> [Task instructions]:
Every entry below should be reproduced exactly, with all pictures left out.

━━ Given data

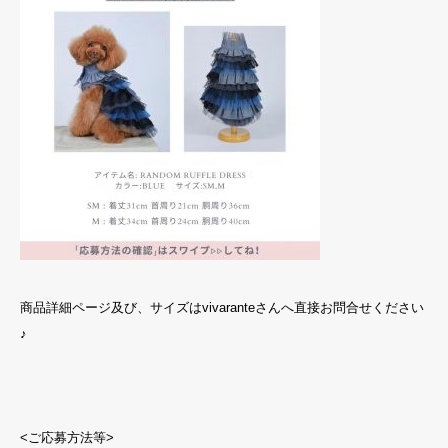
商品詳細ページ及び、サイズは
vivarante
さんへ直接お問合せください
♪
<ご応募方法等>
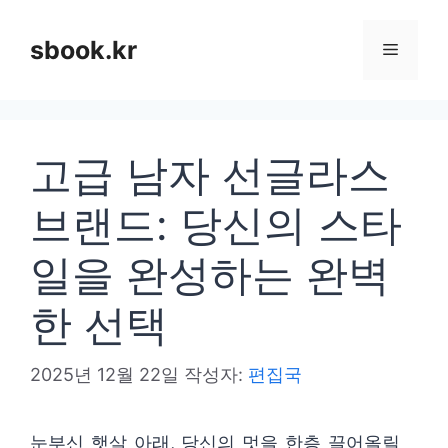
컨
텐
sbook.kr
메
츠
로
뉴
건
고급 남자 선글라스
너
뛰
브랜드: 당신의 스타
기
일을 완성하는 완벽
한 선택
2025년 12월 22일
작성자:
편집국
눈부신 햇살 아래, 당신의 멋을 한층 끌어올릴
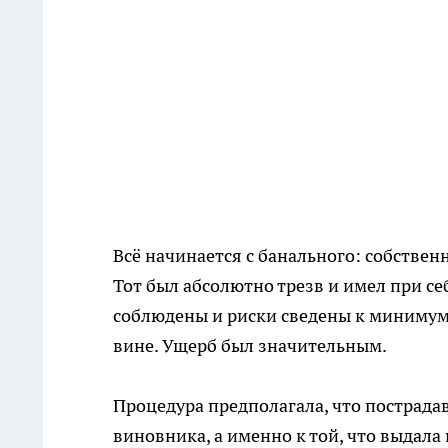
Всё начинается с банального: собстве
Тот был абсолютно трезв и имел при се
соблюдены и риски сведены к минимуму.
вине. Ущерб был значительным.
Процедура предполагала, что пострада
виновника, а именно к той, что выдала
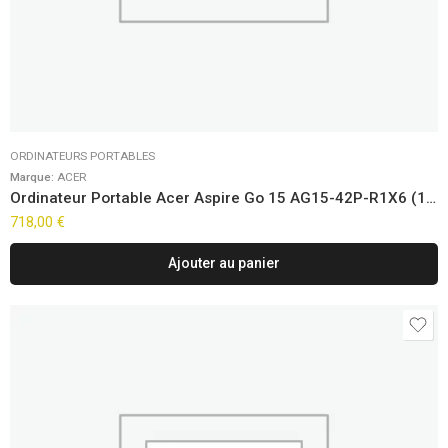
ORDINATEURS PORTABLES
Marque:
ACER
Ordinateur Portable Acer Aspire Go 15 AG15-42P-R1X6 (15,6″)
718,00
€
Ajouter au panier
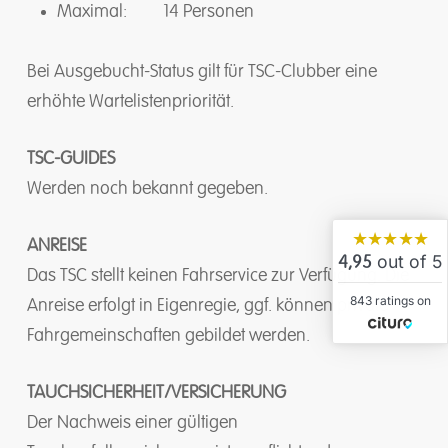
Maximal: 14 Personen
Bei Ausgebucht-Status gilt für TSC-Clubber eine
erhöhte Wartelistenpriorität.
TSC-GUIDES
Werden noch bekannt gegeben.
★★★★★
ANREISE
out of 5
4,95
Das TSC stellt keinen Fahrservice zur Verfügung. Die
843 ratings on
Anreise erfolgt in Eigenregie, ggf. können private
Fahrgemeinschaften gebildet werden.
TAUCHSICHERHEIT/VERSICHERUNG
Der Nachweis einer gültigen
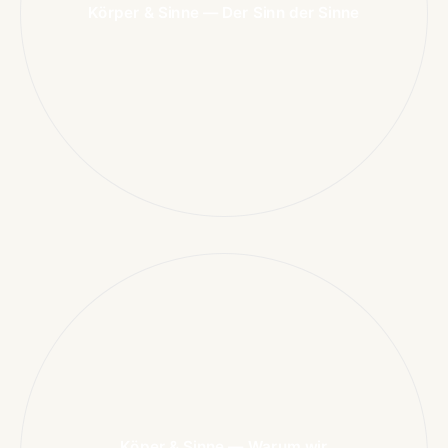
Körper & Sinne — Der Sinn der Sinne
Köper & Sinne — Warum wir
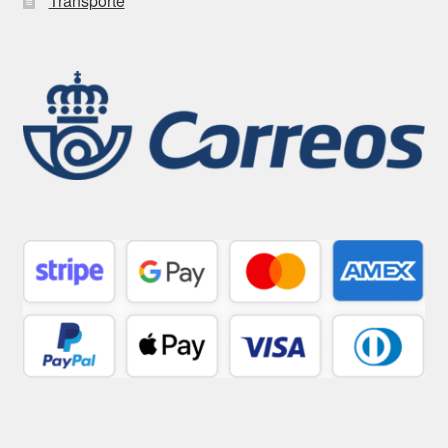
Transporte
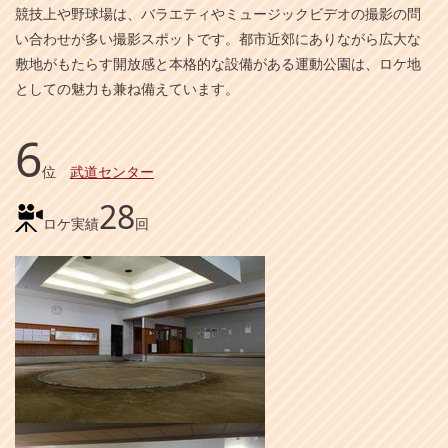
競技上や野球場は、バラエティやミュージックビデオの撮影の問
い合わせが多い撮影スポットです。都市近郊にありながら広大な
敷地がもたらす開放感と本格的な設備がある運動公園は、ロケ地
としての魅力も兼ね備えています。
6
位
武道センター
28
ロケ実績
回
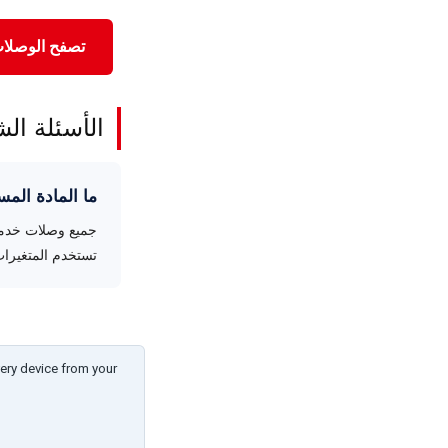
تصفح الوصلا
الأسئلة الش
ما المادة ال
تستخدم المتغيرات للم
ery device from your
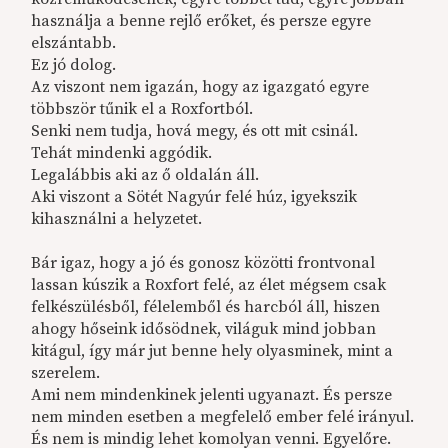
használja a benne rejlő erőket, és persze egyre
elszántabb.
Ez jó dolog.
Az viszont nem igazán, hogy az igazgató egyre
többször tűnik el a Roxfortból.
Senki nem tudja, hová megy, és ott mit csinál.
Tehát mindenki aggódik.
Legalábbis aki az ő oldalán áll.
Aki viszont a Sötét Nagyúr felé húz, igyekszik
kihasználni a helyzetet.
Bár igaz, hogy a jó és gonosz közötti frontvonal
lassan kúszik a Roxfort felé, az élet mégsem csak
felkészülésből, félelemből és harcból áll, hiszen
ahogy hőseink idősödnek, világuk mind jobban
kitágul, így már jut benne hely olyasminek, mint a
szerelem.
Ami nem mindenkinek jelenti ugyanazt. És persze
nem minden esetben a megfelelő ember felé irányul.
És nem is mindig lehet komolyan venni. Egyelőre.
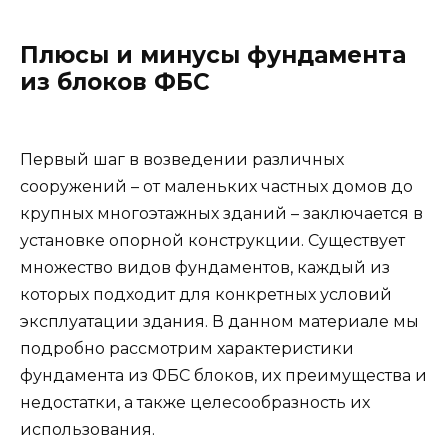
Плюсы и минусы фундамента
из блоков ФБС
Первый шаг в возведении различных
сооружений – от маленьких частных домов до
крупных многоэтажных зданий – заключается в
установке опорной конструкции. Существует
множество видов фундаментов, каждый из
которых подходит для конкретных условий
эксплуатации здания. В данном материале мы
подробно рассмотрим характеристики
фундамента из ФБС блоков, их преимущества и
недостатки, а также целесообразность их
использования.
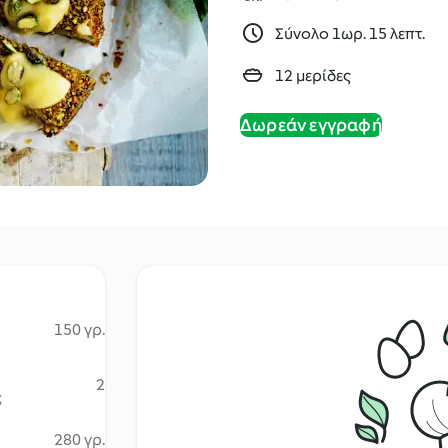
Σύνολο 1ωρ. 15 λεπτ.
12 μερίδες
Δωρεάν εγγραφή
150 γρ.
2
ς
280 γρ.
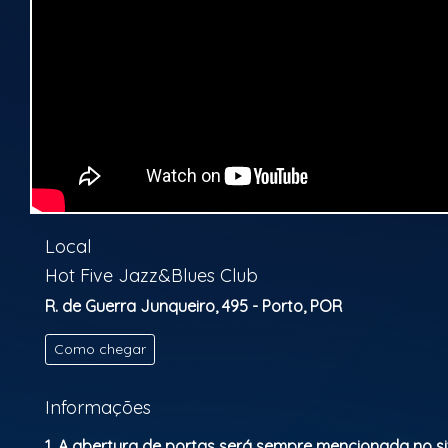
Local
Hot Five Jazz&Blues Club
R. de Guerra Junqueiro, 495 - Porto, POR
Como chegar
Informações
1. A abertura de portas será sempre mencionada no si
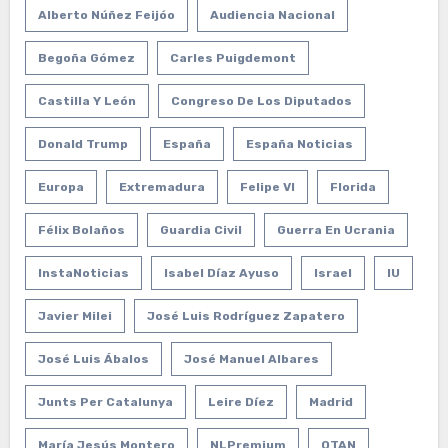
Alberto Núñez Feijóo
Audiencia Nacional
Begoña Gómez
Carles Puigdemont
Castilla Y León
Congreso De Los Diputados
Donald Trump
España
España Noticias
Europa
Extremadura
Felipe VI
Florida
Félix Bolaños
Guardia Civil
Guerra En Ucrania
InstaNoticias
Isabel Díaz Ayuso
Israel
IU
Javier Milei
José Luis Rodríguez Zapatero
José Luis Ábalos
José Manuel Albares
Junts Per Catalunya
Leire Díez
Madrid
María Jesús Montero
NLPremium
OTAN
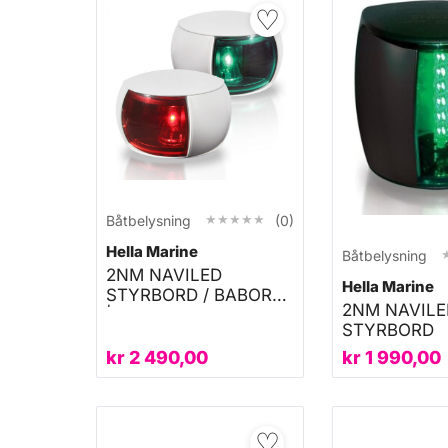
♡
★★★★★
★★★★★
Båtbelysning
(0)
Hella Marine
Båtbelysning
2NM NAVILED
Hella Marine
STYRBORD / BABORD
2NM NAVILE
| SETT
STYRBORD
kr
2 490,00
kr
1 990,00
♡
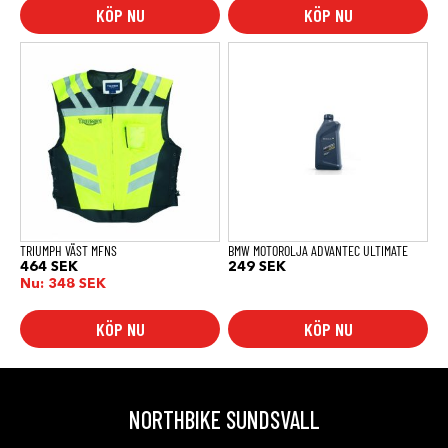
KÖP NU
KÖP NU
Den
här
produkten
har
flera
varianter.
De
olika
alternativen
kan
väljas
på
produktsidan
TRIUMPH VÄST MFNS
BMW MOTOROLJA ADVANTEC ULTIMATE
464
SEK
249
SEK
Nu:
348
SEK
KÖP NU
KÖP NU
NORTHBIKE SUNDSVALL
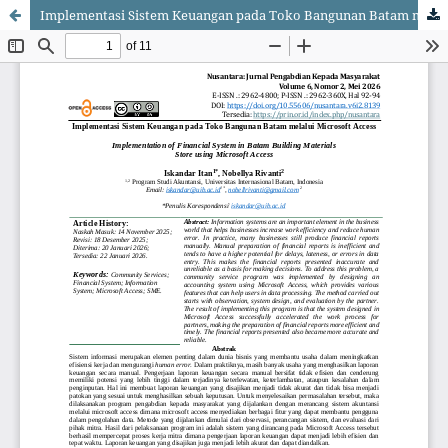
Implementasi Sistem Keuangan pada Toko Bangunan Batam melalui Microsoft Access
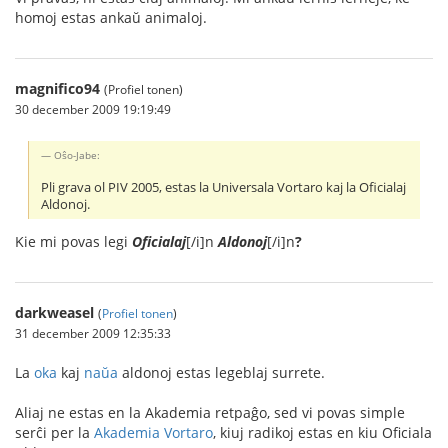
homoj estas ankaŭ animaloj.
magnifico94
(Profiel tonen)
30 december 2009 19:19:49
Oŝo-Jabe:
Pli grava ol PIV 2005, estas la Universala Vortaro kaj la Oficialaj
Aldonoj.
Kie mi povas legi
Oficialaj
[/i]n
Aldonoj
[/i]n
?
darkweasel
(
Profiel tonen
)
31 december 2009 12:35:33
La
oka
kaj
naŭa
aldonoj estas legeblaj surrete.
Aliaj ne estas en la Akademia retpaĝo, sed vi povas simple
serĉi per la
Akademia Vortaro
, kiuj radikoj estas en kiu Oficiala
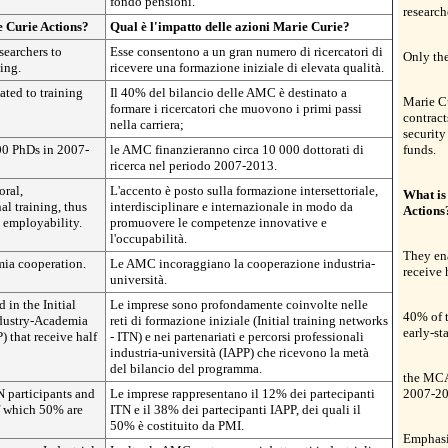
fondo pensioni.
research
e Curie Actions?
Qual è l'impatto delle azioni Marie Curie?
searchers to
Esse consentono a un gran numero di ricercatori di
Only the
ning.
ricevere una formazione iniziale di elevata qualità.
ted to training
Il 40% del bilancio delle AMC è destinato a
Marie C
formare i ricercatori che muovono i primi passi
contracts
nella carriera;
security
00 PhDs in 2007-
le AMC finanzieranno circa 10 000 dottorati di
funds.
ricerca nel periodo 2007-2013.
oral,
L'accento è posto sulla formazione intersettoriale,
What is
al training, thus
interdisciplinare e internazionale in modo da
Actions
d employability.
promuovere le competenze innovative e
l'occupabilità.
They ena
ia cooperation.
Le AMC incoraggiano la cooperazione industria-
receive 
università.
in the Initial
Le imprese sono profondamente coinvolte nelle
40% of t
ndustry-Academia
reti di formazione iniziale (Initial training networks
early-st
 that receive half
- ITN) e nei partenariati e percorsi professionali
industria-università (IAPP) che ricevono la metà
del bilancio del programma.
the MCA
 participants and
Le imprese rappresentano il 12% dei partecipanti
2007-20
f which 50% are
ITN e il 38% dei partecipanti IAPP, dei quali il
50% è costituito da PMI.
Emphasis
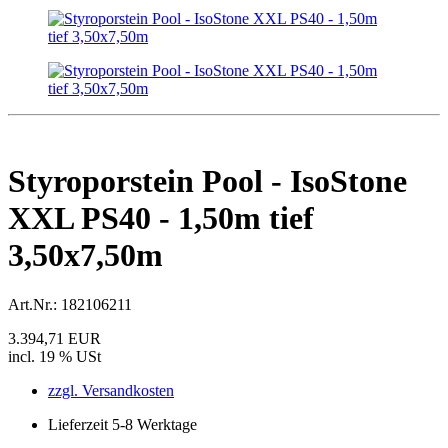
Styroporstein Pool - IsoStone
XXL PS40 - 1,50m tief
3,50x7,50m
Art.Nr.:
182106211
3.394,71 EUR
incl. 19 % USt
zzgl. Versandkosten
Lieferzeit 5-8 Werktage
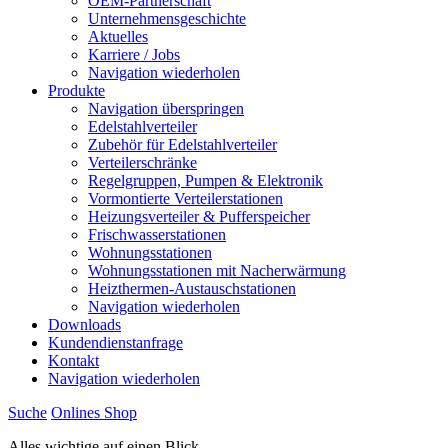
OEM-Partnerschaft
Unternehmensgeschichte
Aktuelles
Karriere / Jobs
Navigation wiederholen
Produkte
Navigation überspringen
Edelstahlverteiler
Zubehör für Edelstahlverteiler
Verteilerschränke
Regelgruppen, Pumpen & Elektronik
Vormontierte Verteilerstationen
Heizungsverteiler & Pufferspeicher
Frischwasserstationen
Wohnungsstationen
Wohnungsstationen mit Nacherwärmung
Heizthermen-Austauschstationen
Navigation wiederholen
Downloads
Kundendienstanfrage
Kontakt
Navigation wiederholen
Suche
Onlines
S
hop
Alles wichtige auf einen Blick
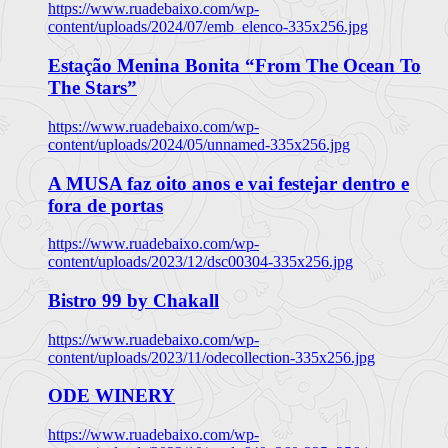
https://www.ruadebaixo.com/wp-
content/uploads/2024/07/emb_elenco-335x256.jpg
Estação Menina Bonita “From The Ocean To
The Stars”
https://www.ruadebaixo.com/wp-
content/uploads/2024/05/unnamed-335x256.jpg
A MUSA faz oito anos e vai festejar dentro e
fora de portas
https://www.ruadebaixo.com/wp-
content/uploads/2023/12/dsc00304-335x256.jpg
Bistro 99 by Chakall
https://www.ruadebaixo.com/wp-
content/uploads/2023/11/odecollection-335x256.jpg
ODE WINERY
https://www.ruadebaixo.com/wp-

━━━━

> [Answer for the task]:
商品詳細ページ及び、サイズは
vivarante
さんへ直接お問合せください
♪
<ご応募方法等>
컨
텐
sbook.kr
메
츠
로
뉴
건
고급 남자 선글라스
너
뛰
브랜드: 당신의 스타
기
일을 완성하는 완벽
한 선택
2025년 12월 22일
작성자:
편집국
눈부신 햇살 아래, 당신의 멋을 한층 끌어올릴
Всё начинается с банального: собстве
Тот был абсолютно трезв и имел при се
соблюдены и риски сведены к минимуму.
вине. Ущерб был значительным.
Процедура предполагала, что пострада
виновника, а именно к той, что выдала
ORDINATEURS PORTABLES
Marque:
ACER
Ordinateur Portable Acer Aspire Go 15 AG15-42P-R1X6 (15,6″)
718,00
€
Ajouter au panier
Maximal: 14 Personen
Bei Ausgebucht-Status gilt für TSC-Clubber eine
erhöhte Wartelistenpriorität.
TSC-GUIDES
Werden noch bekannt gegeben.
★★★★★
ANREISE
out of 5
4,95
Das TSC stellt keinen Fahrservice zur Verfügung. Die
843 ratings on
Anreise erfolgt in Eigenregie, ggf. können private
Fahrgemeinschaften gebildet werden.
TAUCHSICHERHEIT/VERSICHERUNG
Der Nachweis einer gültigen
Körper & Sinne — Der Sinn der Sinne
Köper & Sinne — Warum wir
Transporte
競技上や野球場は、バラエティやミュージックビデオの撮影の問
い合わせが多い撮影スポットです。都市近郊にありながら広大な
敷地がもたらす開放感と本格的な設備がある運動公園は、ロケ地
としての魅力も兼ね備えています。
6
位
武道センター
28
ロケ実績
回
تصفح الوصلا
الأسئلة الش
ما المادة ال
تستخدم المتغيرات للم
ery device from your
használja a benne rejlő erőket, és persze egyre
elszántabb.
Ez jó dolog.
Az viszont nem igazán, hogy az igazgató egyre
többször tűnik el a Roxfortból.
Senki nem tudja, hová megy, és ott mit csinál.
Tehát mindenki aggódik.
Legalábbis aki az ő oldalán áll.
Aki viszont a Sötét Nagyúr felé húz, igyekszik
kihasználni a helyzetet.
Bár igaz, hogy a jó és gonosz közötti frontvonal
lassan kúszik a Roxfort felé, az élet mégsem csak
felkészülésből, félelemből és harcból áll, hiszen
ahogy hőseink idősödnek, világuk mind jobban
kitágul, így már jut benne hely olyasminek, mint a
szerelem.
Ami nem mindenkinek jelenti ugyanazt. És persze
nem minden esetben a megfelelő ember felé irányul.
És nem is mindig lehet komolyan venni. Egyelőre.
Плюсы и минусы фундамента
из блоков ФБС
Первый шаг в возведении различных
сооружений – от маленьких частных домов до
крупных многоэтажных зданий – заключается в
установке опорной конструкции. Существует
множество видов фундаментов, каждый из
которых подходит для конкретных условий
эксплуатации здания. В данном материале мы
подробно рассмотрим характеристики
фундамента из ФБС блоков, их преимущества и
недостатки, а также целесообразность их
использования.
Σύνολο 1ωρ. 15 λεπτ.
12 μερίδες
Δωρεάν εγγραφή
150 γρ.
2
ς
280 γρ.
Local
Hot Five Jazz&Blues Club
R. de Guerra Junqueiro, 495 - Porto, POR
Como chegar
Informações
1. A abertura de portas será sempre mencionada no si
Alberto Núñez Feijóo
Audiencia Nacional
Begoña Gómez
Carles Puigdemont
Castilla Y León
Congreso De Los Diputados
Donald Trump
España
España Noticias
Europa
Extremadura
Felipe VI
Florida
Félix Bolaños
Guardia Civil
Guerra En Ucrania
InstaNoticias
Isabel Díaz Ayuso
Israel
IU
Javier Milei
José Luis Rodríguez Zapatero
José Luis Ábalos
José Manuel Albares
Junts Per Catalunya
Leire Díez
Madrid
María Jesús Montero
NLPremium
OTAN
♡
★★★★★
★★★★★
Båtbelysning
(0)
Hella Marine
Båtbelysning
2NM NAVILED
Hella Marine
STYRBORD / BABORD
2NM NAVILE
| SETT
STYRBORD
kr
2 490,00
kr
1 990,00
♡
KÖP NU
KÖP NU
Den
här
produkten
har
flera
varianter.
De
olika
alternativen
kan
väljas
på
produktsidan
TRIUMPH VÄST MFNS
BMW MOTOROLJA ADVANTEC ULTIMATE
464
SEK
249
SEK
Nu:
348
SEK
KÖP NU
KÖP NU
NORTHBIKE SUNDSVALL
Implementasi Sistem Keuangan pada Toko Bangunan Batam melalui Microsoft Access
homoj estas ankaŭ animaloj.
magnifico94
(Profiel tonen)
30 december 2009 19:19:49
Oŝo-Jabe:
Pli grava ol PIV 2005, estas la Universala Vortaro kaj la Oficialaj
Aldonoj.
Kie mi povas legi
Oficialaj
[/i]n
Aldonoj
[/i]n
?
darkweasel
(
Profiel tonen
)
31 december 2009 12:35:33
La
oka
kaj
naŭa
aldonoj estas legeblaj surrete.
Aliaj ne estas en la Akademia retpaĝo, sed vi povas simple
serĉi per la
Akademia Vortaro
, kiuj radikoj estas en kiu Oficiala
fondo pensioni.
research
e Curie Actions?
Qual è l'impatto delle azioni Marie Curie?
searchers to
Esse consentono a un gran numero di ricercatori di
Only the
ning.
ricevere una formazione iniziale di elevata qualità.
ted to training
Il 40% del bilancio delle AMC è destinato a
Marie C
formare i ricercatori che muovono i primi passi
contracts
nella carriera;
security
00 PhDs in 2007-
le AMC finanzieranno circa 10 000 dottorati di
funds.
ricerca nel periodo 2007-2013.
oral,
L'accento è posto sulla formazione intersettoriale,
What is
al training, thus
interdisciplinare e internazionale in modo da
Actions
d employability.
promuovere le competenze innovative e
l'occupabilità.
They ena
ia cooperation.
Le AMC incoraggiano la cooperazione industria-
receive 
università.
in the Initial
Le imprese sono profondamente coinvolte nelle
40% of t
ndustry-Academia
reti di formazione iniziale (Initial training networks
early-st
 that receive half
- ITN) e nei partenariati e percorsi professionali
industria-università (IAPP) che ricevono la metà
del bilancio del programma.
the MCA
 participants and
Le imprese rappresentano il 12% dei partecipanti
2007-20
f which 50% are
ITN e il 38% dei partecipanti IAPP, dei quali il
50% è costituito da PMI.
Emphasis
Styroporstein Pool - IsoStone
XXL PS40 - 1,50m tief
3,50x7,50m
Art.Nr.:
182106211
3.394,71 EUR
incl. 19 % USt
zzgl. Versandkosten
Lieferzeit 5-8 Werktage
OEM-Partnerschaft
Unternehmensgeschichte
Aktuelles
Karriere / Jobs
Navigation wiederholen
Produkte
Navigation überspringen
Edelstahlverteiler
Zubehör für Edelstahlverteiler
Verteilerschränke
Regelgruppen, Pumpen & Elektronik
Vormontierte Verteilerstationen
Heizungsverteiler & Pufferspeicher
Frischwasserstationen
Wohnungsstationen
Wohnungsstationen mit Nacherwärmung
Heizthermen-Austauschstationen
Navigation wiederholen
Downloads
Kundendienstanfrage
Kontakt
Navigation wiederholen
Suche
Onlines
S
hop
Alles wichtige auf einen Blick
https://www.ruadebaixo.com/wp-
content/uploads/2024/07/emb_elenco-335x256.jpg
Estação Menina Bonita “From The Ocean To
The Stars”
https://www.ruadebaixo.com/wp-
content/uploads/2024/05/unnamed-335x256.jpg
A MUSA faz oito anos e vai festejar dentro e
fora de portas
https://www.ruadebaixo.com/wp-
content/uploads/2023/12/dsc00304-335x256.jpg
Bistro 99 by Chakall
https://www.ruadebaixo.com/wp-
content/uploads/2023/11/odecollection-335x256.jpg
ODE WINERY
https://www.ruadebaixo.com/wp-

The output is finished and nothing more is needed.